The stranger began to laugh-probably the goofiest laugh Frisk had ever heard in her short decade of living. It was a short series of snorts and chuckles that somehow made her fear dissipate; in fact, the laughter was so ridiculous that immediately she wanted to laugh too.

"Ah, the old whoopie-cushion-in-the-hand trick," the stranger managed to say through his laughter. Frisk slowly retracted her hand from his, and jumped a little-his fingers were bone. Letting her eyes travel upward, taking in slipper-bound feet, basketball shorts, and a blue hoodie that was fuzzy on the inside, she eventually found his face. Frisk barely restrained a gasp. He was a skeleton! Her first instinct was to again be frightened, but he grinned widely at her.

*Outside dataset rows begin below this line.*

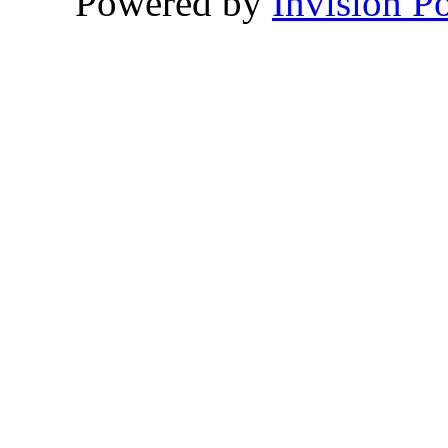
Powered by
Invision P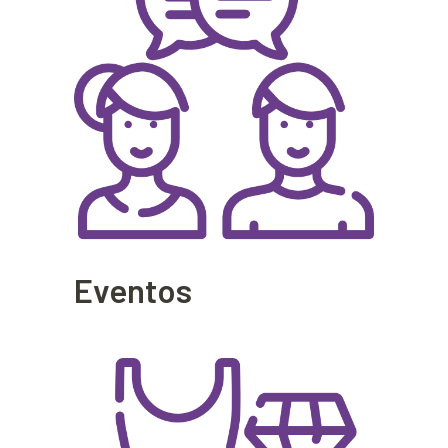
Eventos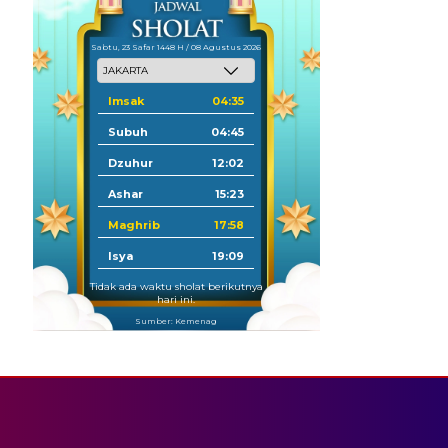
Sabtu, 23 Safar 1448 H / 08 Agustus 2026
Imsak
04:35
Subuh
04:45
Dzuhur
12:02
Ashar
15:23
Maghrib
17:58
Isya
19:09
Tidak ada waktu sholat berikutnya
hari ini.
Sumber: Kemenag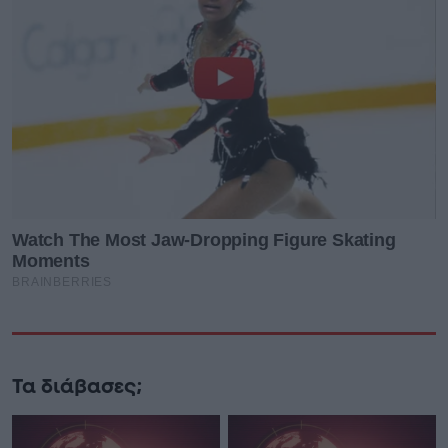
Τα διάβασες;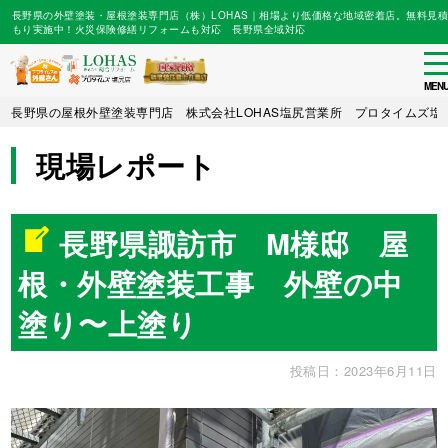
長野県の外壁塗装・屋根塗装専門店（株）LOHAS｜相場より低価格な地域密着店。無料見積
もり実施中！火災保険修繕リフォームも対応 長野県全域対応
to
na
MEN
Skip
長野県の屋根外壁塗装専門店 株式会社LOHAS塩尻営業所 プロタイムズ塩
to
main
現場レポート
content
長野県諏訪市 M様邸 屋
根・外壁塗装工事 外壁の中
塗り〜上塗り
投稿日：2023年6月11日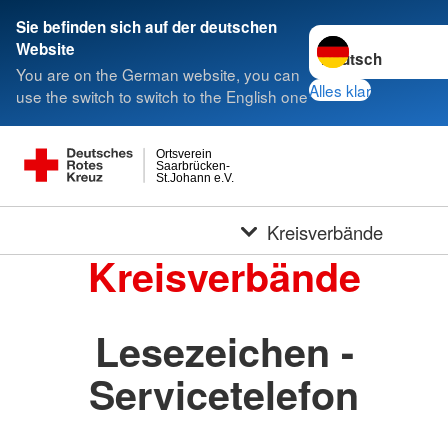
Sie befinden sich auf der deutschen
Sprache wechseln 
Website
You are on the German website, you can
Alles klar
use the switch to switch to the English one
Ortsverein
Saarbrücken-
St.Johann e.V.
Kreisverbände
Kreisverbände
Lesezeichen -
Servicetelefon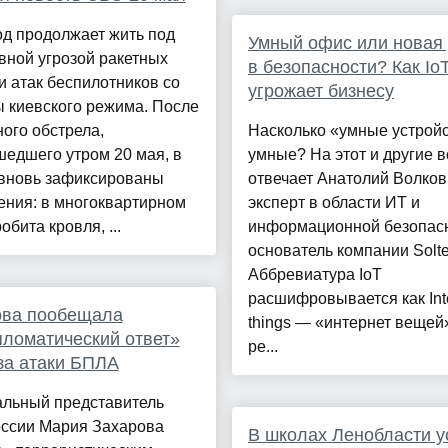
д продолжает жить под
Умный офис или новая
вной угрозой ракетных
в безопасности? Как Io
и атак беспилотников со
угрожает бизнесу
 киевского режима. После
ого обстрела,
Насколько «умные устрой
едшего утром 20 мая, в
умные? На этот и другие 
 вновь зафиксированы
отвечает Анатолий Волков
ения: в многоквартирном
эксперт в области ИТ и
обита кровля, ...
информационной безопасн
основатель компании Solte
Аббревиатура IoT
расшифровывается как Inte
ова пообещала
things — «интернет вещей
ломатический ответ»
ре...
за атаки БПЛА
льный представитель
ссии Мария Захарова
В школах Ленобласти у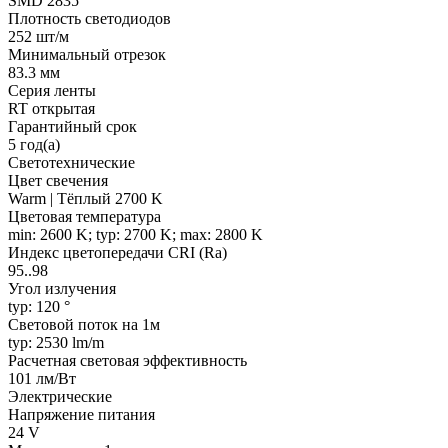
SMD 2835
Плотность светодиодов
252 шт/м
Минимальный отрезок
83.3 мм
Серия ленты
RT открытая
Гарантийный срок
5 год(а)
Светотехнические
Цвет свечения
Warm | Тёплый 2700 K
Цветовая температура
min: 2600 K; typ: 2700 K; max: 2800 K
Индекс цветопередачи CRI (Ra)
95..98
Угол излучения
typ: 120 °
Световой поток на 1м
typ: 2530 lm/m
Расчетная световая эффективность
101 лм/Вт
Электрические
Напряжение питания
24 V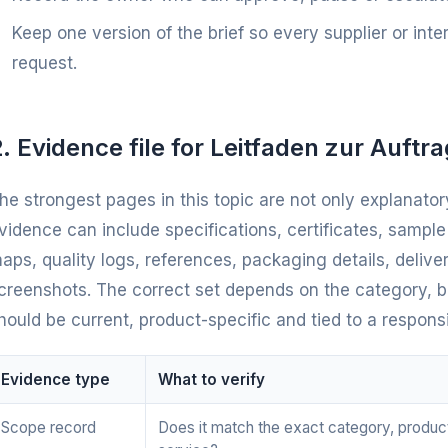
Keep one version of the brief so every supplier or int
request.
. Evidence file for Leitfaden zur Auftr
he strongest pages in this topic are not only explanatory
vidence can include specifications, certificates, sampl
aps, quality logs, references, packaging details, deliv
creenshots. The correct set depends on the category, bu
hould be current, product-specific and tied to a respons
Evidence type
What to verify
Scope record
Does it match the exact category, produc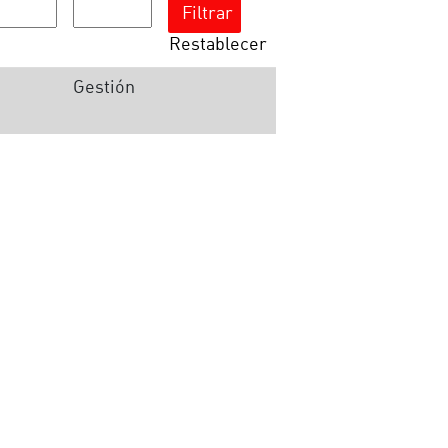
Restablecer
Gestión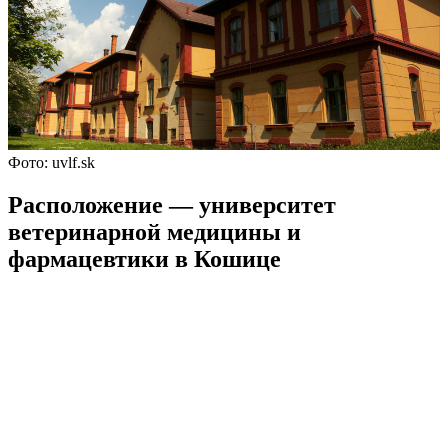
Фото: uvlf.sk
Расположение — университет
ветеринарной медицины и
фармацевтики в Кошице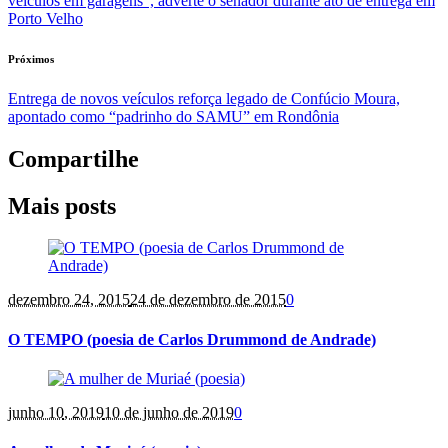
veículos em garagens”, adverte o senador durante ato de entrega em
Porto Velho
Próximos
Entrega de novos veículos reforça legado de Confúcio Moura,
apontado como “padrinho do SAMU” em Rondônia
Compartilhe
Mais posts
dezembro 24
, 2015
24 de dezembro de 2015
0
O TEMPO (poesia de Carlos Drummond de Andrade)
junho 10
, 2019
10 de junho de 2019
0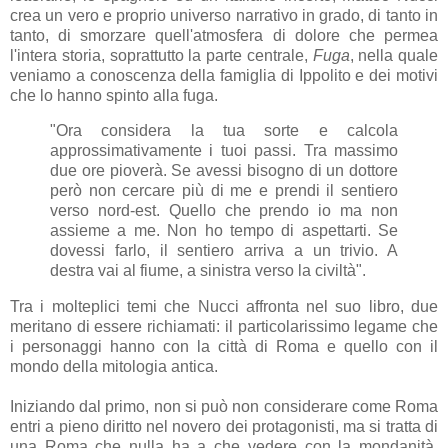
crea un vero e proprio universo narrativo in grado, di tanto in
tanto, di smorzare quell'atmosfera di dolore che permea
l'intera storia, soprattutto la parte centrale,
Fuga
, nella quale
veniamo a conoscenza della famiglia di Ippolito e dei motivi
che lo hanno spinto alla fuga.
"Ora considera la tua sorte e calcola
approssimativamente i tuoi passi. Tra massimo
due ore pioverà. Se avessi bisogno di un dottore
però non cercare più di me e prendi il sentiero
verso nord-est. Quello che prendo io ma non
assieme a me. Non ho tempo di aspettarti. Se
dovessi farlo, il sentiero arriva a un trivio. A
destra vai al fiume, a sinistra verso la civiltà".
Tra i molteplici temi che Nucci affronta nel suo libro, due
meritano di essere richiamati: il particolarissimo legame che
i personaggi hanno con la città di Roma e quello con il
mondo della mitologia antica.
Iniziando dal primo, non si può non considerare come Roma
entri a pieno diritto nel novero dei protagonisti, ma si tratta di
una Roma che nulla ha a che vedere con la mondanità,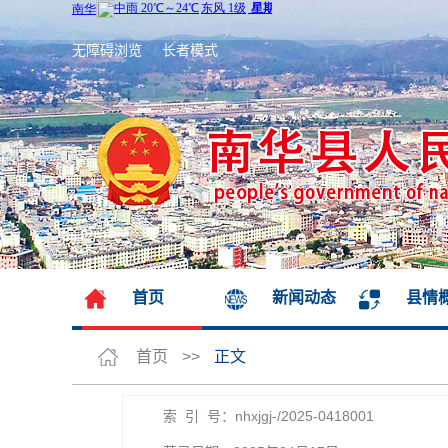
无障碍浏览
长者模式
首页
新闻动态
县情
首页
>>
正文
索 引 号：nhxjgj-/2025-0418001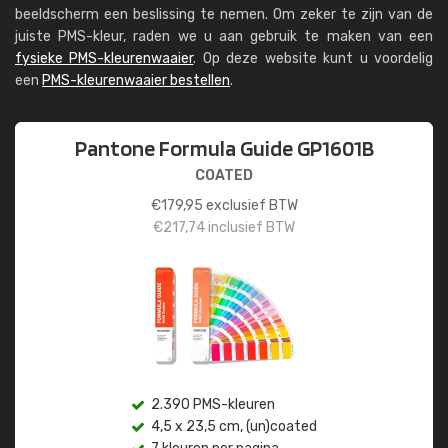
beeldscherm een beslissing te nemen. Om zeker te zijn van de
juiste PMS-kleur, raden we u aan gebruik te maken van een
fysieke PMS-kleurenwaaier
. Op deze website kunt u voordelig
een
PMS-kleurenwaaier bestellen
.
Pantone Formula Guide GP1601B
COATED
€
179,95
exclusief BTW
€
217,74
inclusief BTW
2.390 PMS-kleuren
4,5 x 23,5 cm, (un)coated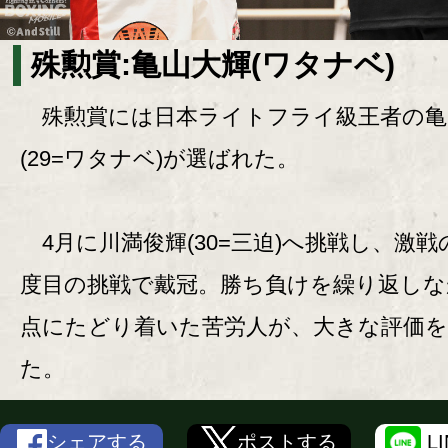
殊勲賞:亀山大輝(ワタナベ)
殊勲賞には日本ライトフライ級王者の亀
(29=ワタナベ)が選ばれた。
4月に川満俊輝(30=三迫)へ挑戦し、激戦
度目の挑戦で戴冠。勝ち負けを繰り返しな
点にたどり着いた苦労人が、大きな評価
た。
シェアする
ポストする
L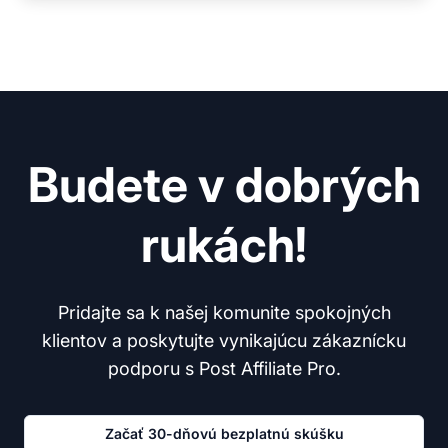
Budete v dobrých
rukách!
Pridajte sa k našej komunite spokojných
klientov a poskytujte vynikajúcu zákaznícku
podporu s Post Affiliate Pro.
Začať 30-dňovú bezplatnú skúšku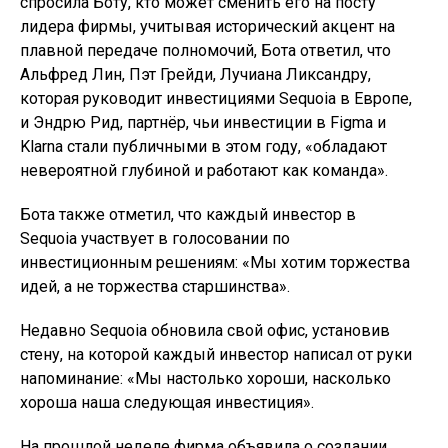
спросила Боту, кто может сменить его на посту
лидера фирмы, учитывая исторический акцент на
плавной передаче полномочий, Бота ответил, что
Альфред Лин, Пэт Грейди, Лучиана Ликсандру,
которая руководит инвестициями Sequoia в Европе,
и Эндрю Рид, партнёр, чьи инвестиции в Figma и
Klarna стали публичными в этом году, «обладают
невероятной глубиной и работают как команда».
Бота также отметил, что каждый инвестор в
Sequoia участвует в голосовании по
инвестиционным решениям: «Мы хотим торжества
идей, а не торжества старшинства».
Недавно Sequoia обновила свой офис, установив
стену, на которой каждый инвестор написал от руки
напоминание: «Мы настолько хороши, насколько
хороша наша следующая инвестиция».
На прошлой неделе фирма объявила о создании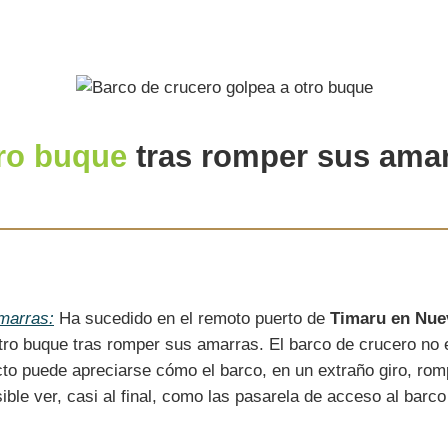
tro buque
tras romper sus ama
marras:
Ha sucedido en el remoto puerto de
Timaru en Nue
tro buque tras romper sus amarras. El barco de crucero no 
cto puede apreciarse cómo el barco, en un extraño giro, ro
ble ver, casi al final, como las pasarela de acceso al barc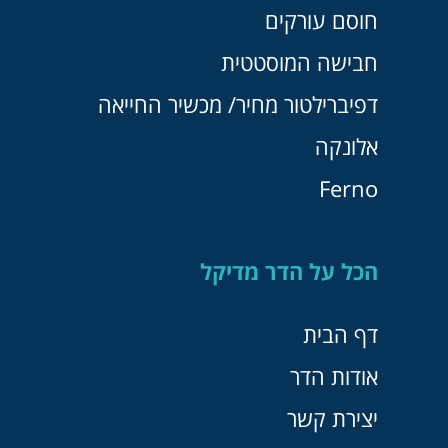
חוסם עורקים
חבישה המוסטטית
דפיברילטור מחיר/ מכשיר החייאה
אלונקה
Ferno
הכל על הדר מדיקל
דף הבית
אודות הדר
יצירת קשר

And that was how she met Sans.

From that moment in the dark forest outside of Snowdin, they started to form a great bond. Frisk and Sans became fast friends. Soon after, she met Sans' younger brother, Papyrus-who she had a series of odd and often embarrassing misunderstandings with, including a very peculiar date-who she grew to love as well. Together with her friends the Skeleton Brothers and a few others she had bonded with along the way, Frisk became the Underground's hero, breaking the seal that had kept all the monsters hidden away for so long.

King Asgore and Toriel adopted her and loved her like she was their own flesh and blood, and Frisk lived happily with her friends in the Underground while monsters were slowly making their way to the surface to walk amongst humankind once more. It was a good life. Frisk loved it here. She was nineteen now, and had traveled to almost every corner of the Underground, making friends and spreading her own kind of infectious optimism wherever she went.

Of course, the Underground was emptying. More and more monsters were making their way to the surface now that peace with the humans had been made, and Frisk knew that eventually she would have to go Up. The thought scared her. She had spent half of her life here, how could she go back to something she barely remembered? But she knew her friends would be with her and a home was ready for her when she got Up There. That was a comfort, at least. Still, the realization that she would never see this place again lingered in her mind, sometimes keeping her awake at night.